Jika terbukti bersalah, kata Maria, mantan Sesjamdatun Chaerul Amir, sudah mencoreng lembaga Adhyaksa dan melanggar doktrin Kejaksaan yang termaktub pada Tri Krama Adhyaksa yakni, Wicaksana yaitu, bijaksana dalam tutur kata dan tingkah laku, khususnya dalam penerapan kekuasaan dan kewenangannya.

“Alat bukti lengkap dengan dua orang saksi atau lebih, bukti surat, bukti petunjuk, tinggal Kejaksaan periksa ahli, bahkan keterangan terdakwa atau pelaku sudah ada. Bahkan, Natalia Rusli sudah ngaku terima uang Rp550 juta dalam bentuk 100 dollar Amerika didepan Sesjamwas Kejagung ketika dikonfrontir,” ungkap Maria.

Dari Rp550 juta itu, sambung Maria, Rp50 jutanya diterima Natalia Rusli melalui transfer ke rekening bank atas nama Sheilla Ariestia Edina, terkait urusan penangguhan penahanan yang perkaranya tengah ditangani Kejaksaan Tinggi (Kejati) Jawa Timur yang ternyata tidak diurus atau tidak terbukti alias bohong.

“Alat bukti lengkap dan tindakan pidana ada, pelaku ada. Apakah Jaksa Agung benar-benar tegas mau bersihkan institusi Kejaksaan atau cuma pencitraan saja? Kita buktikan, silahkan masyarakat memantau perkembangannya dan menilai sendiri,” tuturnya.

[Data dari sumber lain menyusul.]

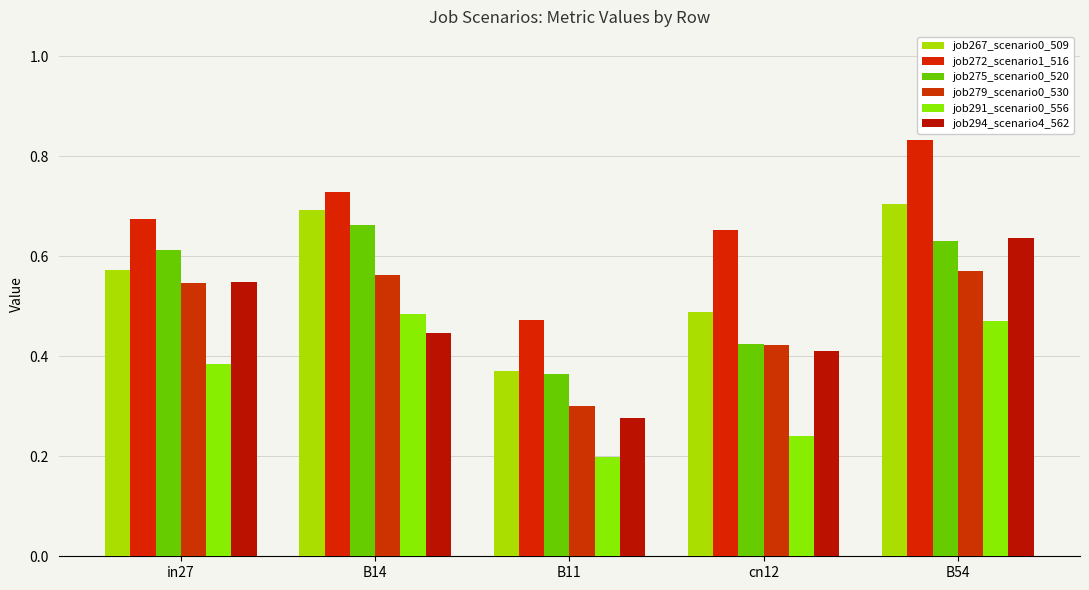

Which has a higher value, B54 or B14?

B54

Masih kata Maria, dukungan itu juga datang dari LQ Indonesia Law Firm yang bersedia menjadi saksi fakta dan menyerahkan semua alat bukti apabila Kejaksaan Agung RI serius mau memproses secara pidana dugaan gratifikasi sebagai deterrence effect atau efek jera terhadap para oknum Jaksa nakal yang merusak nama baik Kejaksaan.

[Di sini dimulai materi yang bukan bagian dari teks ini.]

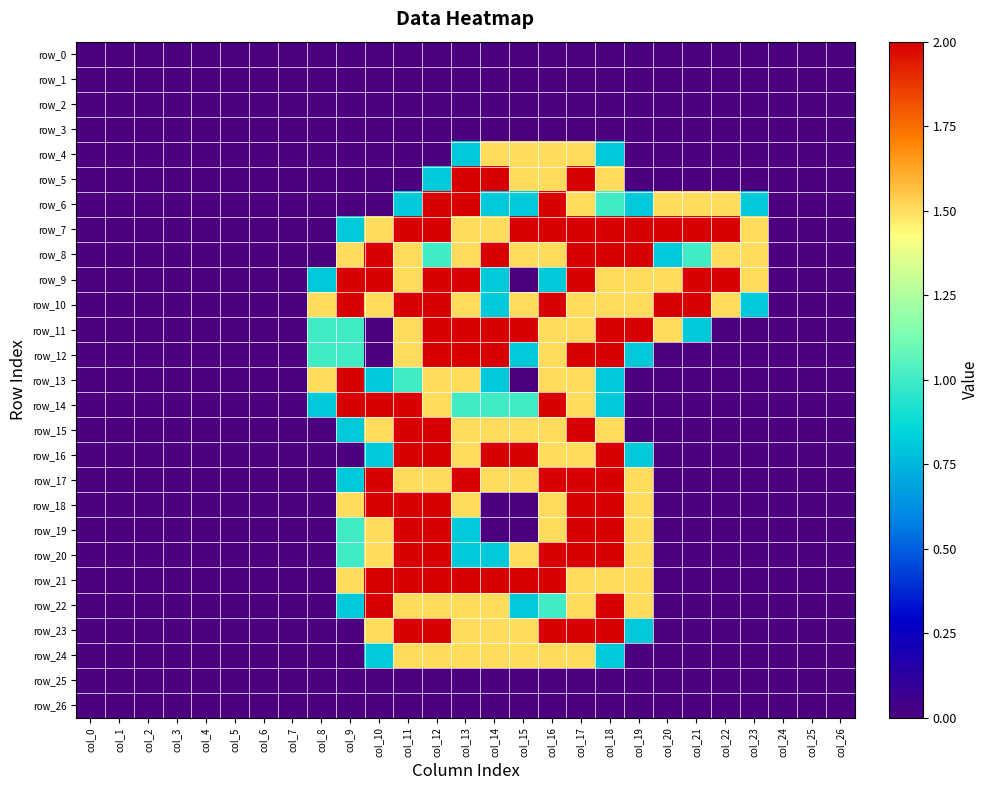

At which label is row_19 closest to 1?

col_9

“Coba Jaksa Agung simak sendiri, Kapuspenkum ketika ditanya apakah pencopotan terkait mafia kasus, dijawab ‘sesuai yang beredar’, lalu tunggu apalagi Jaksa Agung, pemimpin tertinggi Kejaksaan mengetahui adanya gratifikasi di depan matanya, tapi hanya dicopot saja?. Lalu apa gunanya UU Tipikor?,” sindir Maria.